[Study material]
+ + + +
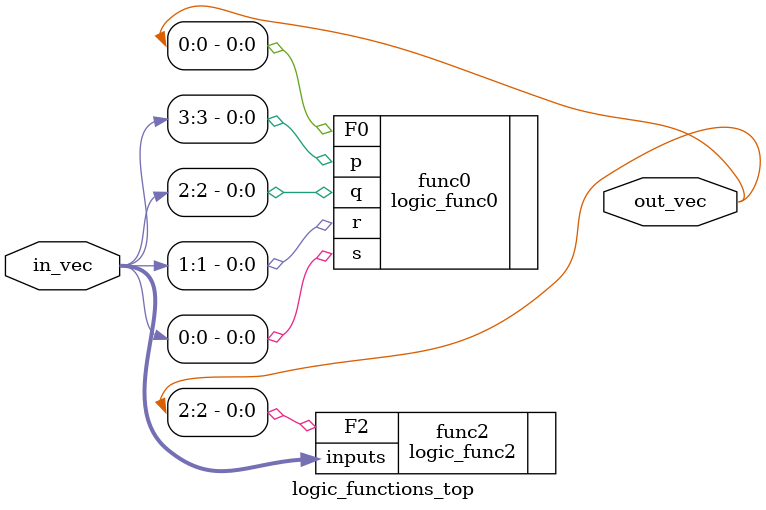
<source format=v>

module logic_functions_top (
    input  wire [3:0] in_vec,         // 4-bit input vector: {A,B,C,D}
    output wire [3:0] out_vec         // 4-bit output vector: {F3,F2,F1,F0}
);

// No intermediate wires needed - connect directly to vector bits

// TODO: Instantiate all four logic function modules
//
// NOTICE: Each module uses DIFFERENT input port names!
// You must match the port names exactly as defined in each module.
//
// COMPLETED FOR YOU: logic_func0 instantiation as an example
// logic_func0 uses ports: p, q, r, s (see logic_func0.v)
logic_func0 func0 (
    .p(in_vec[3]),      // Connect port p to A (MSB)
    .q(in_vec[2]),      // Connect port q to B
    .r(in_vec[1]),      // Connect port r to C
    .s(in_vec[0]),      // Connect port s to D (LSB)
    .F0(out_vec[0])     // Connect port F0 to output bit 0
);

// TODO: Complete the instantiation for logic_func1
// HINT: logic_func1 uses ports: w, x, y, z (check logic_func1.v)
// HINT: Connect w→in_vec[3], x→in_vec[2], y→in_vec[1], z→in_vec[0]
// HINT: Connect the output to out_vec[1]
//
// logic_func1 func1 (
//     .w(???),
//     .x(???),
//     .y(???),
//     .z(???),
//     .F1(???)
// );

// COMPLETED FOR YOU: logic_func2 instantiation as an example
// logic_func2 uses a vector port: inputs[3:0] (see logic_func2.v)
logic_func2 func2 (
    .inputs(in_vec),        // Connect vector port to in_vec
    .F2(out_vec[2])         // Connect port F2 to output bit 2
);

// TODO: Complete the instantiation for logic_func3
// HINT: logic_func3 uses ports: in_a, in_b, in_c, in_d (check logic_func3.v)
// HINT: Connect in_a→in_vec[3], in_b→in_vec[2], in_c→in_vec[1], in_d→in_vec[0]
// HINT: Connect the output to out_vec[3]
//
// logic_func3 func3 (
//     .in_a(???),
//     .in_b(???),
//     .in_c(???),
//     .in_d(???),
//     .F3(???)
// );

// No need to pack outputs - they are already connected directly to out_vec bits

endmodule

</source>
+ + + +
[About this task]
Copy the material exactly. Do not include the pictures.

[Result]
<source format=v>

module logic_functions_top (
    input  wire [3:0] in_vec,         // 4-bit input vector: {A,B,C,D}
    output wire [3:0] out_vec         // 4-bit output vector: {F3,F2,F1,F0}
);

// No intermediate wires needed - connect directly to vector bits

// TODO: Instantiate all four logic function modules
//
// NOTICE: Each module uses DIFFERENT input port names!
// You must match the port names exactly as defined in each module.
//
// COMPLETED FOR YOU: logic_func0 instantiation as an example
// logic_func0 uses ports: p, q, r, s (see logic_func0.v)
logic_func0 func0 (
    .p(in_vec[3]),      // Connect port p to A (MSB)
    .q(in_vec[2]),      // Connect port q to B
    .r(in_vec[1]),      // Connect port r to C
    .s(in_vec[0]),      // Connect port s to D (LSB)
    .F0(out_vec[0])     // Connect port F0 to output bit 0
);

// TODO: Complete the instantiation for logic_func1
// HINT: logic_func1 uses ports: w, x, y, z (check logic_func1.v)
// HINT: Connect w→in_vec[3], x→in_vec[2], y→in_vec[1], z→in_vec[0]
// HINT: Connect the output to out_vec[1]
//
// logic_func1 func1 (
//     .w(???),
//     .x(???),
//     .y(???),
//     .z(???),
//     .F1(???)
// );

// COMPLETED FOR YOU: logic_func2 instantiation as an example
// logic_func2 uses a vector port: inputs[3:0] (see logic_func2.v)
logic_func2 func2 (
    .inputs(in_vec),        // Connect vector port to in_vec
    .F2(out_vec[2])         // Connect port F2 to output bit 2
);

// TODO: Complete the instantiation for logic_func3
// HINT: logic_func3 uses ports: in_a, in_b, in_c, in_d (check logic_func3.v)
// HINT: Connect in_a→in_vec[3], in_b→in_vec[2], in_c→in_vec[1], in_d→in_vec[0]
// HINT: Connect the output to out_vec[3]
//
// logic_func3 func3 (
//     .in_a(???),
//     .in_b(???),
//     .in_c(???),
//     .in_d(???),
//     .F3(???)
// );

// No need to pack outputs - they are already connected directly to out_vec bits

endmodule

</source>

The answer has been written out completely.